On May 30, 2024—a day that will become significant in American history—a 12-person jury unanimously convicted former President Donald J. Trump of all 34 felony counts brought against him by a New York grand jury in March 2023.

 

That grand jury indictment—the first ever against any president of the United States—became known as the “Stormy Daniels Hush Money Case.” The tawdry details surrounding the case have been well documented in the public record and need no further description here.

 

What begs discussion is the value the rule of law gives to a democratic form of government—a rule that begins with the right to a jury trial. Three years after the Pilgrims landed at Plymouth Rock in December 1620, they codified a body of English common law. One of those laws demanded that “all criminal facts, and also matters of trespass and debts betweene [sic] man and man should be tried by the verdict of twelve honest men to be impaneled [sic] by authority in forme [sic] of a jury upon their oath.”

 

Thus, the right to a jury trial was born in America.

 

The first person tried by a jury was a colonist named John Billington, who was tried and convicted of murder.
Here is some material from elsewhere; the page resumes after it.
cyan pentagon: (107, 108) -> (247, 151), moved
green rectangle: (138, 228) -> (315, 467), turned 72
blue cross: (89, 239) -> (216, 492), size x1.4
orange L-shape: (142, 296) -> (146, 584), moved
He was executed following that jury verdict. The Governor of the Colony, John Bradford, said the jury took “all possible pains in the trial” to find Billington guilty of “wilful murder” based on “plain and notorious evidence.”

 

Put simply, Billington was charged with a crime, tried by a jury of twelve fellow colonists, and convicted based on the evidence presented during his trial.

 

Four hundred years later, Donald J. Trump was charged with 34 felony crimes, tried by a jury of twelve of his fellow American citizens, and convicted based on the evidence presented during his trial. The former president, represented by a battery of highly paid attorneys, enjoyed far more procedural safeguards and evidentiary protections than Billington did four hundred years ago.

 

Yet Trump, upon exiting the courthouse, told the American public in a rambling, nearly incoherent statement that the trial had been “rigged.” His post-trial statement echoed his thousands of previous statements to the public, and to his supporters in particular, that the Stormy Daniels Hush Money Case was a “political conspiracy” orchestrated by President Joe Biden and other evil forces in the “Deep State” promoted by QAnon conspiracy theorists. After his humiliating conviction, Trump commented, “This was a disgrace, this was a rigged trial by a conflicted judge who was corrupt…”

 

Assuming arguendo that the trial judge and the entire Manhattan District Attorney’s Office were part of a global conspiratorial cabal out to “get Donald Trump,” it defies adult logic and the common sense of a third grader to believe that this political cabal somehow managed to get all twelve jurors—all of whom were vetted by Trump’s attorneys for jury duty—to “rig the case” against the former president.

 

Whatever else may be said about the trial and conviction of Donald J. Trump, the jury verdict was not “rigged.” Twelve honest, decent, law-abiding citizens—at great personal sacrifice and risk to their own safety—listened to the evidence from the prosecution and the defense and reached a unanimous verdict of guilt.

 

The former president and his supporters now say that American voters will decide the “real verdict” in November in the 2024 presidential election.

 

That is not correct.

 

The only thing the American voter will decide in November is whether they want a convicted felon as their president. That is the only verdict American voters will reach in November.

 

An American jury has spoken.

 

Former President Donald J. Trump is a convicted felon. History will record him as a “convicted felon and former President.”

 

What significance anyone places on that reality is their prerogative; that is how a true Democracy works—the very Democracy that gave the country the Trump verdict.

 

Trump supporters, including his elected sycophants, are now joining the Trumpian chorus and calling for riots and violent retribution. Some have called for attacks on the judge and jurors.  

 

“After Thursday’s verdict, many of his supporters also said that his conviction was proof that the American political system was broken and that only violent action could save the country.

 

‘1,000,000 men (armed) need to go to Washington and hang everyone. That’s the only solution,” said one poster on Patriots.win. Another added: “Trump should already know he has an army willing to fight and die for him if he says the words… I’ll take up arms if he asks.”

 

This is precisely what hate-based fear-mongering does to a democracy. We are now seeing, in real-time, the “illusory truth effect” in which the lies and conspiracy theories, repeated over and over again by Trump and his supporters, have taken on the illusion of truth.

 

As criminal defense lawyers, we have had our fair share of disagreement and dissatisfaction about jury verdicts. But, as flawed as our judicial system is, we have never stooped to personal attacks on judges or jurors, especially attacks intended to engender violence against people performing their civic duty.  While it needs real reform, the jury trial remains the last method of resolving our differences without violence.  Trump has had every advantage this country can offer, including a limitless budget for legal fees.  He has every right to appeal and test his theories to the highest courts, and he should do so.

 

We are indeed in a dangerous time in the American democratic experiment. Will the rule of law and Democracy prevail, or will we slide into an Orwellian world of authoritarian double-speak?